REQUIREMENT: Nothing but the lines from the first line of the entries through the line with "#5 clock = 1; preset = 5'b00010;" should appear in the answer, transcribed exactly and free of pictures.
#####
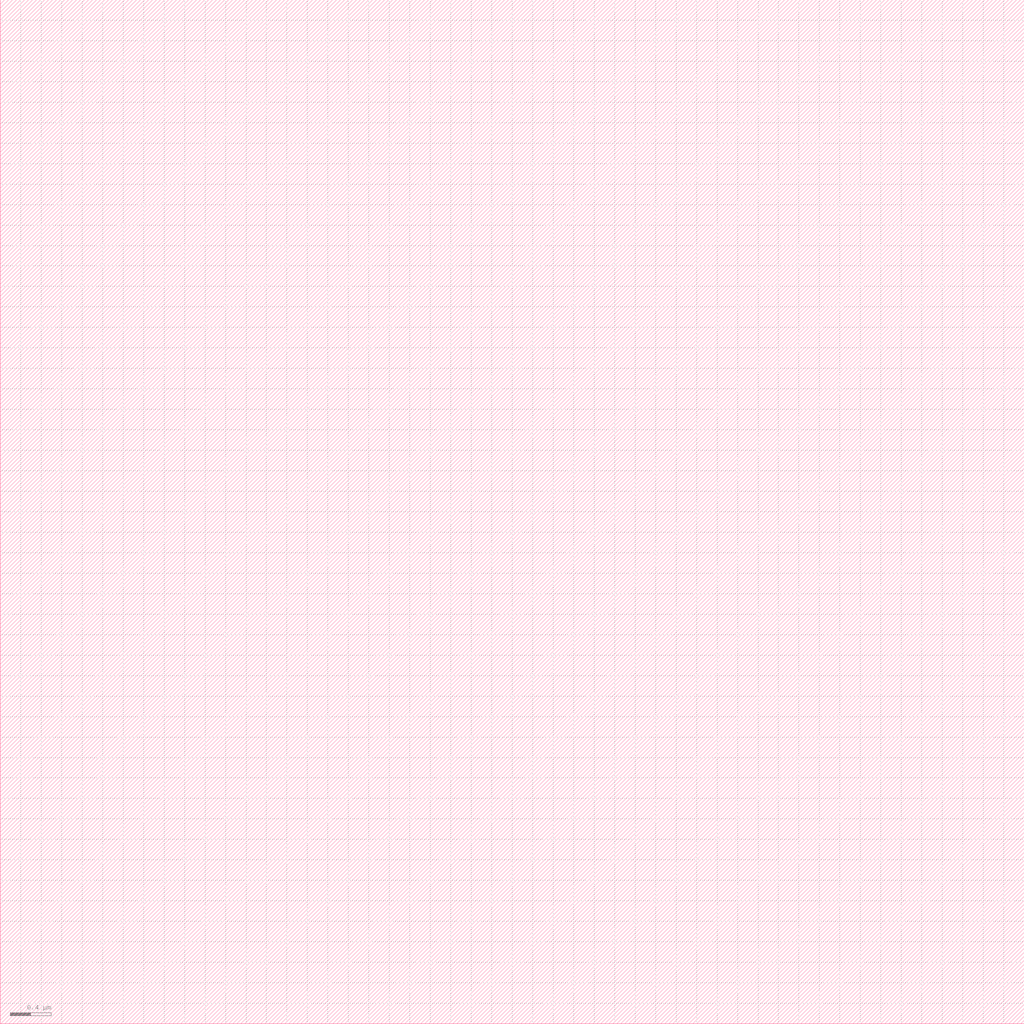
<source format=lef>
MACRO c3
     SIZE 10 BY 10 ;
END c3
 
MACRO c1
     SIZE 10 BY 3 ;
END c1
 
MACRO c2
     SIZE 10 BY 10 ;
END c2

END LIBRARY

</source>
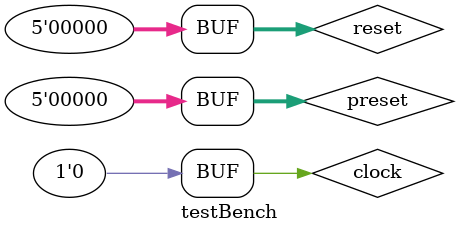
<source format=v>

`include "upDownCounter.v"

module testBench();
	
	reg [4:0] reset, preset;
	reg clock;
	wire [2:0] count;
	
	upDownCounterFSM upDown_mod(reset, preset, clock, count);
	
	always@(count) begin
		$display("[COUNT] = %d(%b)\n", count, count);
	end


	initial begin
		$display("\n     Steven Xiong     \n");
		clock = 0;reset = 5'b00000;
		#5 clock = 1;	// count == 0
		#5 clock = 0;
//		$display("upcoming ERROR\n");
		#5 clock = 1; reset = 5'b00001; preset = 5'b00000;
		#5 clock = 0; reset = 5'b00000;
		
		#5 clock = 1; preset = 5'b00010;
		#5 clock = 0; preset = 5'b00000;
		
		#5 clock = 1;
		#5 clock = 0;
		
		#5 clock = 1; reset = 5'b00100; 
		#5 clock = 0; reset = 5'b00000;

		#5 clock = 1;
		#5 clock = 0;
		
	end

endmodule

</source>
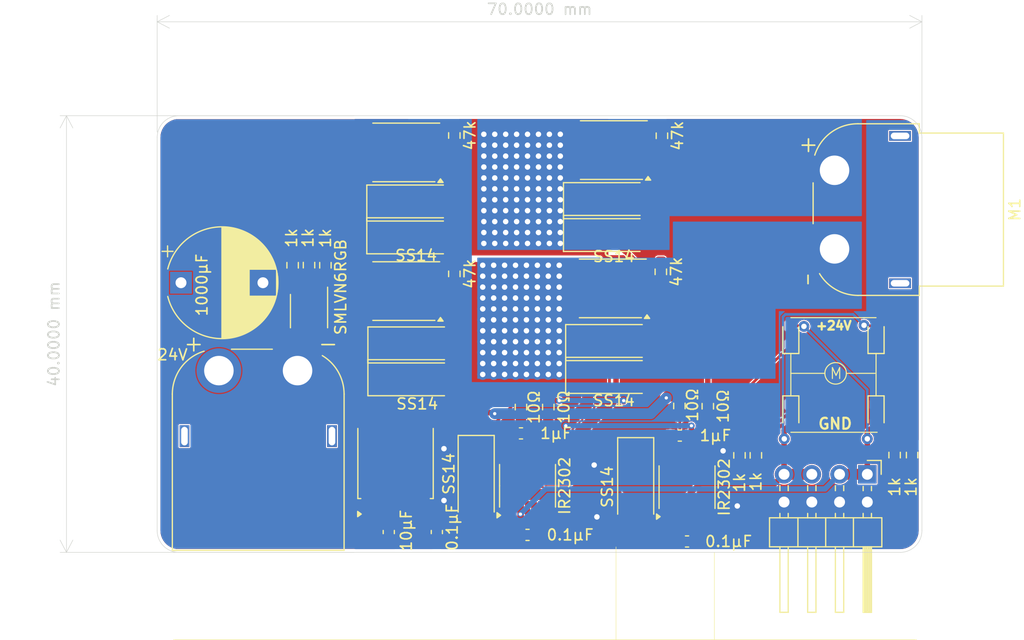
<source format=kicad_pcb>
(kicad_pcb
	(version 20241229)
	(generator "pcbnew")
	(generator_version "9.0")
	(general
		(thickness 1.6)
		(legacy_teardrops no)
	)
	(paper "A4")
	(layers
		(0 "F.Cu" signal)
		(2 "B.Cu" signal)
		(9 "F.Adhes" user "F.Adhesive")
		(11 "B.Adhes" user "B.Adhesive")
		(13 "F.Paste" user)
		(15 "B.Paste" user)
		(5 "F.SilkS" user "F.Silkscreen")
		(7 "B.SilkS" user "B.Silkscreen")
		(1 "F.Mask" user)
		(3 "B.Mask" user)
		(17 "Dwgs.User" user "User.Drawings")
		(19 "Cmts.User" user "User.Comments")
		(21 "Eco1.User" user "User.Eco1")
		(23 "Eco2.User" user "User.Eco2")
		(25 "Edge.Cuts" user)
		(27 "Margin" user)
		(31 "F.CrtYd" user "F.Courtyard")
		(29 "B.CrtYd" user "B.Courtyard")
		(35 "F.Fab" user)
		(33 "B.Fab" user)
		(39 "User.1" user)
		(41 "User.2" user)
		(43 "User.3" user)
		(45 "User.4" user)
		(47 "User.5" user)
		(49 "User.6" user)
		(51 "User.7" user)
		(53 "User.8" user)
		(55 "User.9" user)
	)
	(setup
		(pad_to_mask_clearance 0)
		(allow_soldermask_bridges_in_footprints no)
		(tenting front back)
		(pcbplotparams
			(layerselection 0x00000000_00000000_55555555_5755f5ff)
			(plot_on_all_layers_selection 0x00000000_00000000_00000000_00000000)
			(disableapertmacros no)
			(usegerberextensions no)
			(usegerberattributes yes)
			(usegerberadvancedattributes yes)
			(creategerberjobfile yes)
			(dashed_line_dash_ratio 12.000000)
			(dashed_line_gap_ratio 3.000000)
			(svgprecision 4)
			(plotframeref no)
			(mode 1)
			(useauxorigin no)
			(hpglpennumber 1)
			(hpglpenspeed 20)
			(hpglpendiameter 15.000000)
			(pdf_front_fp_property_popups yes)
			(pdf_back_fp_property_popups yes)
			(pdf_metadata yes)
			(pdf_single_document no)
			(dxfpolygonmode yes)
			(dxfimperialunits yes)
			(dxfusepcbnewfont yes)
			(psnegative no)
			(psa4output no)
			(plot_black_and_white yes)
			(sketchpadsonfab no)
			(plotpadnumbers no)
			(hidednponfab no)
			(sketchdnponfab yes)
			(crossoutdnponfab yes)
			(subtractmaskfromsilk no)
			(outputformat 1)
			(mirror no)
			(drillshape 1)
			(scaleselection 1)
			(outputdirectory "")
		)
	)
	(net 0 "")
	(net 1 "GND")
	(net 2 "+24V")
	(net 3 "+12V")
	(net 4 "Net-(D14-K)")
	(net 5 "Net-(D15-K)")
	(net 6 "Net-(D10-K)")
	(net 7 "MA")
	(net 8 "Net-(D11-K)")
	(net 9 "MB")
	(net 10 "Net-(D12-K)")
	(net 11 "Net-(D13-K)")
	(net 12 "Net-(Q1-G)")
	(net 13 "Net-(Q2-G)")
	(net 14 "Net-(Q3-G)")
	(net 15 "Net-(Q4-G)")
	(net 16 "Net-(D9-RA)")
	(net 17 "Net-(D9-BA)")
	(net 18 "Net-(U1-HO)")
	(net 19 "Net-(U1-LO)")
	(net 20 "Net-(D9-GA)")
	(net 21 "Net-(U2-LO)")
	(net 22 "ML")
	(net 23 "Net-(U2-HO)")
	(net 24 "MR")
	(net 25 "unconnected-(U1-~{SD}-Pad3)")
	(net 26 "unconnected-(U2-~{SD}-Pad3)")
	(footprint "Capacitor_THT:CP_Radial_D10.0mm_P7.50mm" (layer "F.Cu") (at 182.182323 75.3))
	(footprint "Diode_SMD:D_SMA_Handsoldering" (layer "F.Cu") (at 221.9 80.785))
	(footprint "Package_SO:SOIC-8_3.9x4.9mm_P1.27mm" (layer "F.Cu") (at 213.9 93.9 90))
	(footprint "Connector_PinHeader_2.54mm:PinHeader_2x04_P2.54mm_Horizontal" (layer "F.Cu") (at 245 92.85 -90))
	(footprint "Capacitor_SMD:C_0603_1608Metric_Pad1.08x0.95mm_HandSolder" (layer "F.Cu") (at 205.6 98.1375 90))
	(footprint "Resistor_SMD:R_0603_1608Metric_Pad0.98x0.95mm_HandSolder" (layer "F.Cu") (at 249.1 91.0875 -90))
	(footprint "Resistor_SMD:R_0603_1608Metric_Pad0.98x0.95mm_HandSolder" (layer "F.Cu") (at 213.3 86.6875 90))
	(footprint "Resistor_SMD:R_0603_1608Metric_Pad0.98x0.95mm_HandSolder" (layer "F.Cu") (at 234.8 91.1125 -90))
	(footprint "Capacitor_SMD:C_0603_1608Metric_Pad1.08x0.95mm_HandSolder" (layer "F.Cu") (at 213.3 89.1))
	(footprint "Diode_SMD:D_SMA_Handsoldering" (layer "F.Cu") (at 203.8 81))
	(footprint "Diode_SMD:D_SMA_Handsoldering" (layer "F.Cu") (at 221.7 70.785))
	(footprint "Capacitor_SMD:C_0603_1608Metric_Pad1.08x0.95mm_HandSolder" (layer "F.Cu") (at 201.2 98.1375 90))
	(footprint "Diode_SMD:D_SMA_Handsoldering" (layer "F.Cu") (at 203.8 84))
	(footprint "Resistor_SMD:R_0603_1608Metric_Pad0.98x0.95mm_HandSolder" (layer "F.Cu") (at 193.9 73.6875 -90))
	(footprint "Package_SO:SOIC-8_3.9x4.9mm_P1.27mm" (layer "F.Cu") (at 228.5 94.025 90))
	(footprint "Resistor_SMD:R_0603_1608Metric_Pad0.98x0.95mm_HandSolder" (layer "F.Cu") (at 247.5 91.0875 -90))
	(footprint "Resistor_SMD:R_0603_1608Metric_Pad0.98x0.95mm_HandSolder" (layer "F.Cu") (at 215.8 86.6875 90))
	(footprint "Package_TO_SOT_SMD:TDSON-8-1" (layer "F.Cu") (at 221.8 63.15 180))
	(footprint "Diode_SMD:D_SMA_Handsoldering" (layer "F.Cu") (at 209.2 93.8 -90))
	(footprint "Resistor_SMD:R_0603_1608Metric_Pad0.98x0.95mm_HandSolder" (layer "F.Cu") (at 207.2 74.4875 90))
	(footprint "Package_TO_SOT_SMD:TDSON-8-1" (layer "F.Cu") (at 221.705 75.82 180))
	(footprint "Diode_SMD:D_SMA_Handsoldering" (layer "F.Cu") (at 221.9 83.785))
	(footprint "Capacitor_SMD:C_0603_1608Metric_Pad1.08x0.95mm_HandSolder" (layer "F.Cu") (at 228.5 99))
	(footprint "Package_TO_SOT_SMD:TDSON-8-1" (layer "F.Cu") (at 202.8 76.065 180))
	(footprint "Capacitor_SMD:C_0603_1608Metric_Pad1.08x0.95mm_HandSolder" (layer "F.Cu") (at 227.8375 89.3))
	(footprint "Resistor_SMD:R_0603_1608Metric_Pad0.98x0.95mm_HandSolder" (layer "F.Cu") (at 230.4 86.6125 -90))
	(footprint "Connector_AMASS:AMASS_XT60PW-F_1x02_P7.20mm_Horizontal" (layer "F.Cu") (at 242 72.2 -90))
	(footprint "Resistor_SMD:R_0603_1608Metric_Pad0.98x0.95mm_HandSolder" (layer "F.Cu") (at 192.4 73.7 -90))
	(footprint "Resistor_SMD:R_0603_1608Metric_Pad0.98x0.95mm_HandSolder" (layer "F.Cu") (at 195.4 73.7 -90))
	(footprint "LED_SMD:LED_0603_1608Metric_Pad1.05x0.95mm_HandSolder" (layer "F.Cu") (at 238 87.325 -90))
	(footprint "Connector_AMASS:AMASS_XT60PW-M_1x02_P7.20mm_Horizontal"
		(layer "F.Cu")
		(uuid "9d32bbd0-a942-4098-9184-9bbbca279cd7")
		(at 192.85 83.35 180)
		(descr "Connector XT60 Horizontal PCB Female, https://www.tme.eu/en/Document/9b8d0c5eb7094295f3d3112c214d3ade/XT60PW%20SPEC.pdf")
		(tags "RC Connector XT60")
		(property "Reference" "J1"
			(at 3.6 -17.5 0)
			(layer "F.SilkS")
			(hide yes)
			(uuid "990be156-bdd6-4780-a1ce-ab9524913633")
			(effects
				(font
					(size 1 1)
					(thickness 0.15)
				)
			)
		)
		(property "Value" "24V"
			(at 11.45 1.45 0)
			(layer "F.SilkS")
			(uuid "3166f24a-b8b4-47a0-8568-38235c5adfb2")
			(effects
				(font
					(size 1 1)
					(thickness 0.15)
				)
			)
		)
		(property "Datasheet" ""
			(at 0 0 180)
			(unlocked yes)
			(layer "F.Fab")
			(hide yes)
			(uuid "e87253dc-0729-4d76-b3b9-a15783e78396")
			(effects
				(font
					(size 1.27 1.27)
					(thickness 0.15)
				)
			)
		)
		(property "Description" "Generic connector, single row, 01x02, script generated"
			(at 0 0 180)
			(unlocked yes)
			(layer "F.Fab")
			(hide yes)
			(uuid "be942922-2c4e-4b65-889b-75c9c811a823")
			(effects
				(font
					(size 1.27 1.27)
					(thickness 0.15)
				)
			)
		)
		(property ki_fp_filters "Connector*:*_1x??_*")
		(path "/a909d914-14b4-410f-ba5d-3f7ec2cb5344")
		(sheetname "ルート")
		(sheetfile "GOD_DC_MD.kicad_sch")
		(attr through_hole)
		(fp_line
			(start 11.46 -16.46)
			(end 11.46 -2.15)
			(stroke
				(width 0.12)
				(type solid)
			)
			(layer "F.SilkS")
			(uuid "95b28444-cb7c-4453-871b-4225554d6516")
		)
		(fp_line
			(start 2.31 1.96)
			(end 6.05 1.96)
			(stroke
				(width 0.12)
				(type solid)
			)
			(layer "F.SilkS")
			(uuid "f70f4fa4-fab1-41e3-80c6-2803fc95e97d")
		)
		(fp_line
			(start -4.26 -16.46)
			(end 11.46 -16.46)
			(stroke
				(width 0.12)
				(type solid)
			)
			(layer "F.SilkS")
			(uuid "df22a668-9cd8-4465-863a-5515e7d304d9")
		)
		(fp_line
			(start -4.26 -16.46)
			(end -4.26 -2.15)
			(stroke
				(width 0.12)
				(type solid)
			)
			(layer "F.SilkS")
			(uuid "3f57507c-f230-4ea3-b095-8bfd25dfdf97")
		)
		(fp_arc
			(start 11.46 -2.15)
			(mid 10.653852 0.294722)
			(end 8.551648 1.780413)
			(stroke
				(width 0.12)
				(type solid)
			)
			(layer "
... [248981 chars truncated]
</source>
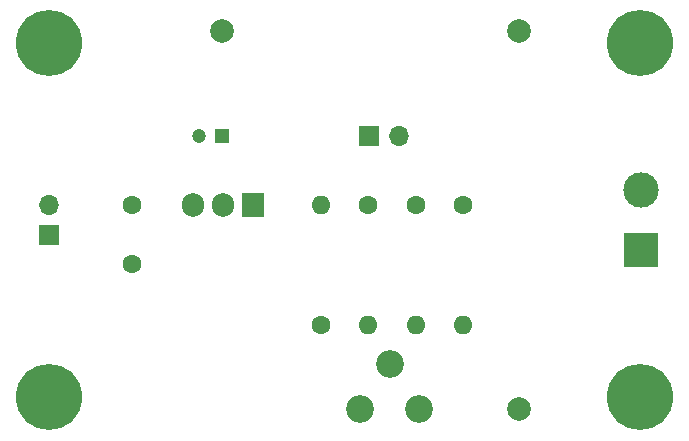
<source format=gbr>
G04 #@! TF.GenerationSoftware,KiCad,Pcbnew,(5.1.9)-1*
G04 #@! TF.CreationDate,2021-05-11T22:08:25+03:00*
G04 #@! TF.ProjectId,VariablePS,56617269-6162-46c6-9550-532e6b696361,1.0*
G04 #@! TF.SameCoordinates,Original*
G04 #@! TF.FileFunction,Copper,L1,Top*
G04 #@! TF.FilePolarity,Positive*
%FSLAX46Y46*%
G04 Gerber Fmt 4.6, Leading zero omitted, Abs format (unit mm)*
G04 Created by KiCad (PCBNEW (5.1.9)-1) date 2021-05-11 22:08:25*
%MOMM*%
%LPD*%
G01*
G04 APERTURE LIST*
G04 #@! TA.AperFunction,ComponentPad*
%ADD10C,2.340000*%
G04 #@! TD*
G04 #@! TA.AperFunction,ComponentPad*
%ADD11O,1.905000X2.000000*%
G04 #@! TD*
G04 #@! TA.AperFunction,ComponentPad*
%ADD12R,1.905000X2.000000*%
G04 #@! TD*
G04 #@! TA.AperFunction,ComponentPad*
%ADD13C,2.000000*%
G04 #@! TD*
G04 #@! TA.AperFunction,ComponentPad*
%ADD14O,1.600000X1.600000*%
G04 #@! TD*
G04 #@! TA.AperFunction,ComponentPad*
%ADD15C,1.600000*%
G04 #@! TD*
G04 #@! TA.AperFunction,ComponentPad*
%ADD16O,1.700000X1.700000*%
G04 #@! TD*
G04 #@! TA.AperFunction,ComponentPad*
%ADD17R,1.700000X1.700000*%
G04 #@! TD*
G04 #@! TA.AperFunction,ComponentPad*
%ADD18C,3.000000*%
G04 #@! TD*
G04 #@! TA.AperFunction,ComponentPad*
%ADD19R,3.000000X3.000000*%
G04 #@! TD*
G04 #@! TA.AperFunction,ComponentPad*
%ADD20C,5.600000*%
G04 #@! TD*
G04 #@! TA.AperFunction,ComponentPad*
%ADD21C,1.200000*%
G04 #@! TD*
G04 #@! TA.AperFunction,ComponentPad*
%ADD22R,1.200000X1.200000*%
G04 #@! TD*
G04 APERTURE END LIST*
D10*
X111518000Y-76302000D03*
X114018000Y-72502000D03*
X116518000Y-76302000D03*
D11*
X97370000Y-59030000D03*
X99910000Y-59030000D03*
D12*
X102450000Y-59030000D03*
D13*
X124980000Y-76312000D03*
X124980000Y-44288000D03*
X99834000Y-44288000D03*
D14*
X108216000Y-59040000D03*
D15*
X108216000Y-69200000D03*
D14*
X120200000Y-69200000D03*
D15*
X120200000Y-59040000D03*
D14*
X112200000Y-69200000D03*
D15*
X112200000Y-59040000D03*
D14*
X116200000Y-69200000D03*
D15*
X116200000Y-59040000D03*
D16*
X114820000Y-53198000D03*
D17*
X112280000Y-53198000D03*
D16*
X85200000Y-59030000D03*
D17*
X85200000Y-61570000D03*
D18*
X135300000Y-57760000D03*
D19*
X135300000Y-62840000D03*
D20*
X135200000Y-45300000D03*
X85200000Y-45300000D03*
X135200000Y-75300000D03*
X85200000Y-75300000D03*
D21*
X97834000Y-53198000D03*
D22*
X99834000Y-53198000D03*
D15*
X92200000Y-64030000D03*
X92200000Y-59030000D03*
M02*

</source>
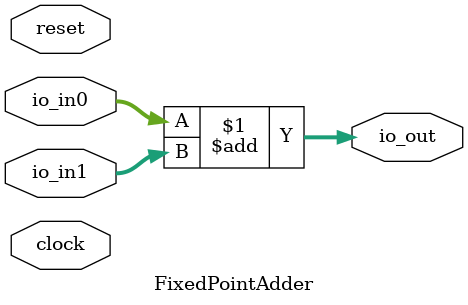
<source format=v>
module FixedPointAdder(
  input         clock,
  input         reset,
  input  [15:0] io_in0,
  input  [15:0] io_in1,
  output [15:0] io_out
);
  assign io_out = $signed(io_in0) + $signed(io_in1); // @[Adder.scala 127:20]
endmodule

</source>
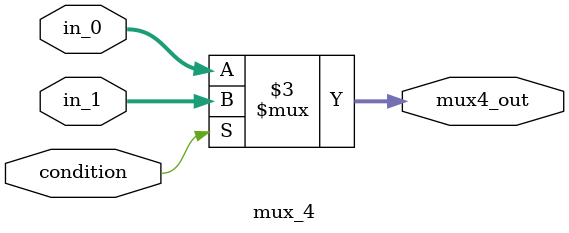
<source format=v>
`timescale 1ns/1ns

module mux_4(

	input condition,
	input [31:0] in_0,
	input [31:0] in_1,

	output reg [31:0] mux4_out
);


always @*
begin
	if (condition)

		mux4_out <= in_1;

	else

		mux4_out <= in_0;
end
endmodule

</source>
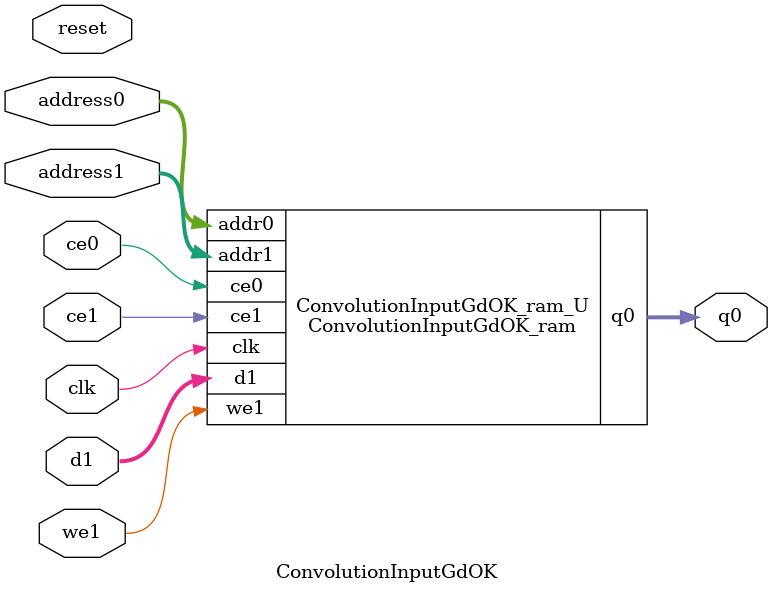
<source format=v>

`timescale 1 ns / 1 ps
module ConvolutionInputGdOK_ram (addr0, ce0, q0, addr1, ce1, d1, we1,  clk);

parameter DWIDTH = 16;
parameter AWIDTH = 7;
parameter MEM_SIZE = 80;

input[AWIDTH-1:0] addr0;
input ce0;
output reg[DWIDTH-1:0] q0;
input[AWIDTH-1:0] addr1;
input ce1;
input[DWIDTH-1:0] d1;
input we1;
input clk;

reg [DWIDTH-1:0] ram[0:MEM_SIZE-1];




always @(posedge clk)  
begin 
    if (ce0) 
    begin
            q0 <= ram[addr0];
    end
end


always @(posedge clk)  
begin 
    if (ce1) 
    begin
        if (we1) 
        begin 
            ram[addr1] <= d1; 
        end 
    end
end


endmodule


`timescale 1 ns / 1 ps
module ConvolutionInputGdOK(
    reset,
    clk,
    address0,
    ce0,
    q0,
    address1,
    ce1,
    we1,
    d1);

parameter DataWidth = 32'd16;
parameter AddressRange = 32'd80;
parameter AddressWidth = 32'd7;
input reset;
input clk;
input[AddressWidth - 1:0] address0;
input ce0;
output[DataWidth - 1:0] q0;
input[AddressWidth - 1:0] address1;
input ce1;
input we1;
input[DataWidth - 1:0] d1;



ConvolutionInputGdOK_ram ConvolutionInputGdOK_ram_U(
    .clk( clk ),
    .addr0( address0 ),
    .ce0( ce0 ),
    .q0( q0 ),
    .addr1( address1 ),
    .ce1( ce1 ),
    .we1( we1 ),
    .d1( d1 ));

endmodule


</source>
#####
RESPONSE TO THIS TASK:
<source format=lef>
MACRO c3
     SIZE 10 BY 10 ;
END c3
 
MACRO c1
     SIZE 10 BY 3 ;
END c1
 
MACRO c2
     SIZE 10 BY 10 ;
END c2

END LIBRARY

</source>
<source format=v>

`include "upDownCounter.v"

module testBench();
	
	reg [4:0] reset, preset;
	reg clock;
	wire [2:0] count;
	
	upDownCounterFSM upDown_mod(reset, preset, clock, count);
	
	always@(count) begin
		$display("[COUNT] = %d(%b)\n", count, count);
	end


	initial begin
		$display("\n     Steven Xiong     \n");
		clock = 0;reset = 5'b00000;
		#5 clock = 1;	// count == 0
		#5 clock = 0;
//		$display("upcoming ERROR\n");
		#5 clock = 1; reset = 5'b00001; preset = 5'b00000;
		#5 clock = 0; reset = 5'b00000;
		
		#5 clock = 1; preset = 5'b00010;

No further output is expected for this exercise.